Public Safety Organizations Get an Innovative View of Cell Coverage Data

It is critical for public safety agencies to know precisely which mobile carriers have coverage where and how well it works. That’s why Virginia-based technology consulting firm Televate, which specializes in interoperable communications infrastructure, devices, and software, recently developed a coverage collection and analysis service called Pinpoint. It enables users to crowdsource cellular network availability and performance data for various carriers and then see this information on maps and dashboards.

The Pinpoint dashboard screen on a mobile device
The Pinpoint dashboard shows users the state of service, the signal level, ping success, upload and download speeds, and more.

The Pinpoint mobile app collects more than 50 unique data elements, including service availability, ping loss, ping delay, device location, signal strength, signal quality, network latency, and data throughput. The mobile app integrates with Televate’s geospatial cloud service to aggregate and analyze the data and then provide end users with high-quality visualizations of carrier coverage.

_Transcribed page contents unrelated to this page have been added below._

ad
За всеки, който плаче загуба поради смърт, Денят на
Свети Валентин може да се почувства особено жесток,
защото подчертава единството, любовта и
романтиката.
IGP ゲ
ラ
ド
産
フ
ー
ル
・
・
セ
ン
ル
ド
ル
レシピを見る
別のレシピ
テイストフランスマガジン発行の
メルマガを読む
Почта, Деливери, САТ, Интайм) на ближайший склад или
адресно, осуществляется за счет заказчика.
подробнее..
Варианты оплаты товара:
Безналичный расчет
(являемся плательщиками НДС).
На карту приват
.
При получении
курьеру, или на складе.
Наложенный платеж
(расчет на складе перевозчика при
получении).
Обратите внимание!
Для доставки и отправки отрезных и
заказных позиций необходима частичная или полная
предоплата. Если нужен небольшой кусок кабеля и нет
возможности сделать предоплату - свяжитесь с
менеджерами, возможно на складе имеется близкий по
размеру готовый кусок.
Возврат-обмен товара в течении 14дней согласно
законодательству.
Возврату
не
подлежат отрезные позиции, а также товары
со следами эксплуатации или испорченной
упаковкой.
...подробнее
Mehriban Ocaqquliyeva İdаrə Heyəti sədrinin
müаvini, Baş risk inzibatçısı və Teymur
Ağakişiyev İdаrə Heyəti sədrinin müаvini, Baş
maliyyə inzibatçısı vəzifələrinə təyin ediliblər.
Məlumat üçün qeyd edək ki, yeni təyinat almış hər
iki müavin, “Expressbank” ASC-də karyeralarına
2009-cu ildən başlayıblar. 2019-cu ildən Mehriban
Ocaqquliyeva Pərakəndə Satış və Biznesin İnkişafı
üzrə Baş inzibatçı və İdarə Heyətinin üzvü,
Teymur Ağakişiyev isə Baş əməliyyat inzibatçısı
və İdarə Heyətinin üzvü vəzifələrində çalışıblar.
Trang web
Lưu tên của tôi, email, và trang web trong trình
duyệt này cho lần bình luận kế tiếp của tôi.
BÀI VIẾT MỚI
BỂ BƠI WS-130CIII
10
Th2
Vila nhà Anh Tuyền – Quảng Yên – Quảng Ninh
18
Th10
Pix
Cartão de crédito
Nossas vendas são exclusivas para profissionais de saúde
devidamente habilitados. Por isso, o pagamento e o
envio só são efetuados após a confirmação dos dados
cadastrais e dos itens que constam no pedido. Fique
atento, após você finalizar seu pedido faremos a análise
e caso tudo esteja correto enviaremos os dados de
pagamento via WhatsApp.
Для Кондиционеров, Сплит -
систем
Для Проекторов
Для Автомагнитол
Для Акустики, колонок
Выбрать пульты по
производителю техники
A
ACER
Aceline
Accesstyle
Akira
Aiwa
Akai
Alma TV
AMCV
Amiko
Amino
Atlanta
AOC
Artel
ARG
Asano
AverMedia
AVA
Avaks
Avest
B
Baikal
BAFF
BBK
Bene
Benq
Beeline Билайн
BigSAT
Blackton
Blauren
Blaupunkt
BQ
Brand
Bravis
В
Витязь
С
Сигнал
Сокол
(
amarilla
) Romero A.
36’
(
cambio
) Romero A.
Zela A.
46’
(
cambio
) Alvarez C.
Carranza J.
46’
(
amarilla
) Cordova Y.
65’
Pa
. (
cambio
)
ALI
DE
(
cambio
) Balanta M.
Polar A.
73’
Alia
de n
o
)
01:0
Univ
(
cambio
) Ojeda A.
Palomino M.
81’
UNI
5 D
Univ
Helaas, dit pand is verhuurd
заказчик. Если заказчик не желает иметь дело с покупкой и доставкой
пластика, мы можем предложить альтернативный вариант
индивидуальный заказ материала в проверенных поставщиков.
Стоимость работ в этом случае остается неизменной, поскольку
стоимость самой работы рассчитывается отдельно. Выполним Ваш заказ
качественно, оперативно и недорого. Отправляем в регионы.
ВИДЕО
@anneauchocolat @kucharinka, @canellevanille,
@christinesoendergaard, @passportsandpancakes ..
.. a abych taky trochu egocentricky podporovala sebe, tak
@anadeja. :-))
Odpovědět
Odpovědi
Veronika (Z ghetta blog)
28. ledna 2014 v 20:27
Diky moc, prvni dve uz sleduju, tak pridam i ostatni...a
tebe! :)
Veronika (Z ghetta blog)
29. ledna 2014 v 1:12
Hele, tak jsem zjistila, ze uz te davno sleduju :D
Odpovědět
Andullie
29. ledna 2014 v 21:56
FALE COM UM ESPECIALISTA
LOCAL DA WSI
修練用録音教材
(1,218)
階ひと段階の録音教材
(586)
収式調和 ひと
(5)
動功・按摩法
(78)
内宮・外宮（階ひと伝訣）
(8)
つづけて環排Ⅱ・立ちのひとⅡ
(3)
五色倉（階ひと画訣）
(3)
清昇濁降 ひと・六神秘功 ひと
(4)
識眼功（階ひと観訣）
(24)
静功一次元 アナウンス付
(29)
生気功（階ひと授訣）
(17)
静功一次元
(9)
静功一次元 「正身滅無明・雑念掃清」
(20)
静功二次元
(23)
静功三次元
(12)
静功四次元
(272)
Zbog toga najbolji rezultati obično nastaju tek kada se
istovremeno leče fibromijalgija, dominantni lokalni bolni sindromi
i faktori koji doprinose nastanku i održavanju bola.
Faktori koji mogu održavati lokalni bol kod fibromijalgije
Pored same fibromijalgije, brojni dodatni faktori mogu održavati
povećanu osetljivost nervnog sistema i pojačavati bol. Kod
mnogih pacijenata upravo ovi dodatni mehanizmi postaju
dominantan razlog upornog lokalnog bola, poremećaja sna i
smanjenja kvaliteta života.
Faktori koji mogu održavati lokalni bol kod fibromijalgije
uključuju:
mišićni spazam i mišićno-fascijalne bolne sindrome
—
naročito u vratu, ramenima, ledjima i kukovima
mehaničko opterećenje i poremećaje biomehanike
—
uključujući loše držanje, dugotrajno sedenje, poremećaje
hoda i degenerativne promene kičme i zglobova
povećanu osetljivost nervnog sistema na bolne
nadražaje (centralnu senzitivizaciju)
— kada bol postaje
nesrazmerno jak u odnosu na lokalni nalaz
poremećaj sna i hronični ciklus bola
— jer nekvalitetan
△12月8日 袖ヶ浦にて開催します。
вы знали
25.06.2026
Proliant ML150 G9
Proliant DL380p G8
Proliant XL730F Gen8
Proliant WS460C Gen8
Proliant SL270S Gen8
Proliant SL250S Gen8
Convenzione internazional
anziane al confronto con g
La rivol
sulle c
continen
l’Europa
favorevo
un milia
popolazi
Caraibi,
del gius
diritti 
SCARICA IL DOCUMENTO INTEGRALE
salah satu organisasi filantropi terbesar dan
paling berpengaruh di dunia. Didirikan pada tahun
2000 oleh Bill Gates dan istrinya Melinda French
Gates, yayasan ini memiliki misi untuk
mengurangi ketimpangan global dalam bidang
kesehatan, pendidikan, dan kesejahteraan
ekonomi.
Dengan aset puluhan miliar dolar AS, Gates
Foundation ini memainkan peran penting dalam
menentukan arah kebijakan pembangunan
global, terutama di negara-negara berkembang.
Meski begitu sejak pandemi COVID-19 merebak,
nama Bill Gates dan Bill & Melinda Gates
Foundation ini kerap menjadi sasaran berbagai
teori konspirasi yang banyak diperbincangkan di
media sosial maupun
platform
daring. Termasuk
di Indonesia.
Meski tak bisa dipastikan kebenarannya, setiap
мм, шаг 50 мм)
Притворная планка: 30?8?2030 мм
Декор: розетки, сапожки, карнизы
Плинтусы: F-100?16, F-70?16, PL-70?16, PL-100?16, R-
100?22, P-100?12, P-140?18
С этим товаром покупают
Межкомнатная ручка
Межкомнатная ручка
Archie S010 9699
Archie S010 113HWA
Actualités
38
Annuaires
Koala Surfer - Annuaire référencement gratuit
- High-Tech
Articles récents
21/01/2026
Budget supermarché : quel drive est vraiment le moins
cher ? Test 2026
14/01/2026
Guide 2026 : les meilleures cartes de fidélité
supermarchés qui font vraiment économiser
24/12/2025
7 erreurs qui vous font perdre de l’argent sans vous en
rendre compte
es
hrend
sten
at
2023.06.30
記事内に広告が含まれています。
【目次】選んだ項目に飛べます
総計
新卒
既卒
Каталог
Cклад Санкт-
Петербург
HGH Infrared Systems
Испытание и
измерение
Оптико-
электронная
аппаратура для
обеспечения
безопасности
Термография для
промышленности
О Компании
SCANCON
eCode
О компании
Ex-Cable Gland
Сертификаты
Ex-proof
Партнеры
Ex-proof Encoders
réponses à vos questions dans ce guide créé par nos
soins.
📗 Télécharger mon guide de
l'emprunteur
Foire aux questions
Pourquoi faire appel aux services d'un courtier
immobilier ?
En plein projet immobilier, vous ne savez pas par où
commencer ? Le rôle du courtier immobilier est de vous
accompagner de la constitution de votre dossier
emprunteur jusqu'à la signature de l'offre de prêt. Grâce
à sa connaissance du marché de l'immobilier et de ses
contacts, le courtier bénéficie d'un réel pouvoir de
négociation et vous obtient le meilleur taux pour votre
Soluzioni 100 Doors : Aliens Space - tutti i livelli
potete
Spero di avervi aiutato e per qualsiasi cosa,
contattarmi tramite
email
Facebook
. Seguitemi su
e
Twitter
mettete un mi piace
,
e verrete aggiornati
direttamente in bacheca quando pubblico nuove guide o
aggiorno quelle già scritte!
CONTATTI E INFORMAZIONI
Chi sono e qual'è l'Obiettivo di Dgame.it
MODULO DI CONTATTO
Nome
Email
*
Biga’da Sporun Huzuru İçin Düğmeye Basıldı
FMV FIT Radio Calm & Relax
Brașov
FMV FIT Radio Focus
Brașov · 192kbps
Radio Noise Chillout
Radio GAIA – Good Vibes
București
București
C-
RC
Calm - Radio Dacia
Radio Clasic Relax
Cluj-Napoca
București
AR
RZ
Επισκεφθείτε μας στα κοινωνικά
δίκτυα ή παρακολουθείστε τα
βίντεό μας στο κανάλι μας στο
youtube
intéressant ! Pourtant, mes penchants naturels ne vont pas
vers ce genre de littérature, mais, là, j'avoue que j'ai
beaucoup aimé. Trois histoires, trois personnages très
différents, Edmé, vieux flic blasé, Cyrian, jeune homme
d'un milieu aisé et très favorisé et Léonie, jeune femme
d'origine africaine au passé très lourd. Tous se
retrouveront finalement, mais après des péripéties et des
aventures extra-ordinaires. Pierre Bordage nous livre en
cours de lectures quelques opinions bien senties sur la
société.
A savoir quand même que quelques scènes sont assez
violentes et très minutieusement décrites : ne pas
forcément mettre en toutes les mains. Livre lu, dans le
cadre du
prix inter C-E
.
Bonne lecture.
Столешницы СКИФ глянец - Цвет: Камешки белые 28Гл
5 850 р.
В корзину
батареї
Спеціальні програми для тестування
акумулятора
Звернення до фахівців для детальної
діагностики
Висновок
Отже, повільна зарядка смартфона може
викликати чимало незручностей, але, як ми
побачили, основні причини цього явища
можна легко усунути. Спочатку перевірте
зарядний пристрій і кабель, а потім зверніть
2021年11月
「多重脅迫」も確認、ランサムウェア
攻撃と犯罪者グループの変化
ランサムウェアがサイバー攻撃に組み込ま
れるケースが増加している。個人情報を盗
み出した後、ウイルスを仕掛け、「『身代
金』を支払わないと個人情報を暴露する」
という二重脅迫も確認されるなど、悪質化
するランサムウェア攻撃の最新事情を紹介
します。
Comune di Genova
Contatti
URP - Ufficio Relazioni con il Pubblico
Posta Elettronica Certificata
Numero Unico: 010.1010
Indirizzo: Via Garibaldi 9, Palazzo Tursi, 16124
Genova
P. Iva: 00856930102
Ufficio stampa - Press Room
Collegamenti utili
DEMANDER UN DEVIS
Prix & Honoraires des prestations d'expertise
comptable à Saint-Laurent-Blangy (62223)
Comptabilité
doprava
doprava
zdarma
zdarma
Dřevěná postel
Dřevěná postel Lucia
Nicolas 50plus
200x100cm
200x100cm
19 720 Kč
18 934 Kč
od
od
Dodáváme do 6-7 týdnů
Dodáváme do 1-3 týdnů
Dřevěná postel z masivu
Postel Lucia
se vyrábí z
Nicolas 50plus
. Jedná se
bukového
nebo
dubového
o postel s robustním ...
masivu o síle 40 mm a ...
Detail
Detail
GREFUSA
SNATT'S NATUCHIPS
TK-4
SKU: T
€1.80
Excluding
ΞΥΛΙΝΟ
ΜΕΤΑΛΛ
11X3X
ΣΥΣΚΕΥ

Pinpoint relies on Esri technology and a geospatial cloud infrastructure, thanks to Televate’s partnership with GeoMarvel. The Esri partner, based in Washington, DC, builds lasting, scalable GIS infrastructure and software solutions that address its customers’ goals and initiatives.

In Televate’s case, the company wanted to offer comprehensive client-side data visualizations. With GeoMarvel’s help, Televate used ArcGIS Enterprise, ArcGIS API for Python, and ArcPy to geospatially enable Pinpoint on an associated cloud infrastructure built on Amazon Web Services (AWS), including Amazon Elastic Compute Cloud (Amazon EC2), Lambda, CloudFront, API Gateway, and Amazon Relational Database Service (Amazon RDS).

The Pinpoint dashboard contains a great deal of information about the collected data, such as service state, signal level, ping success, and upload/download speeds. Now, public safety agencies can visualize this data all in one place and get a complete view of network carrier coverage.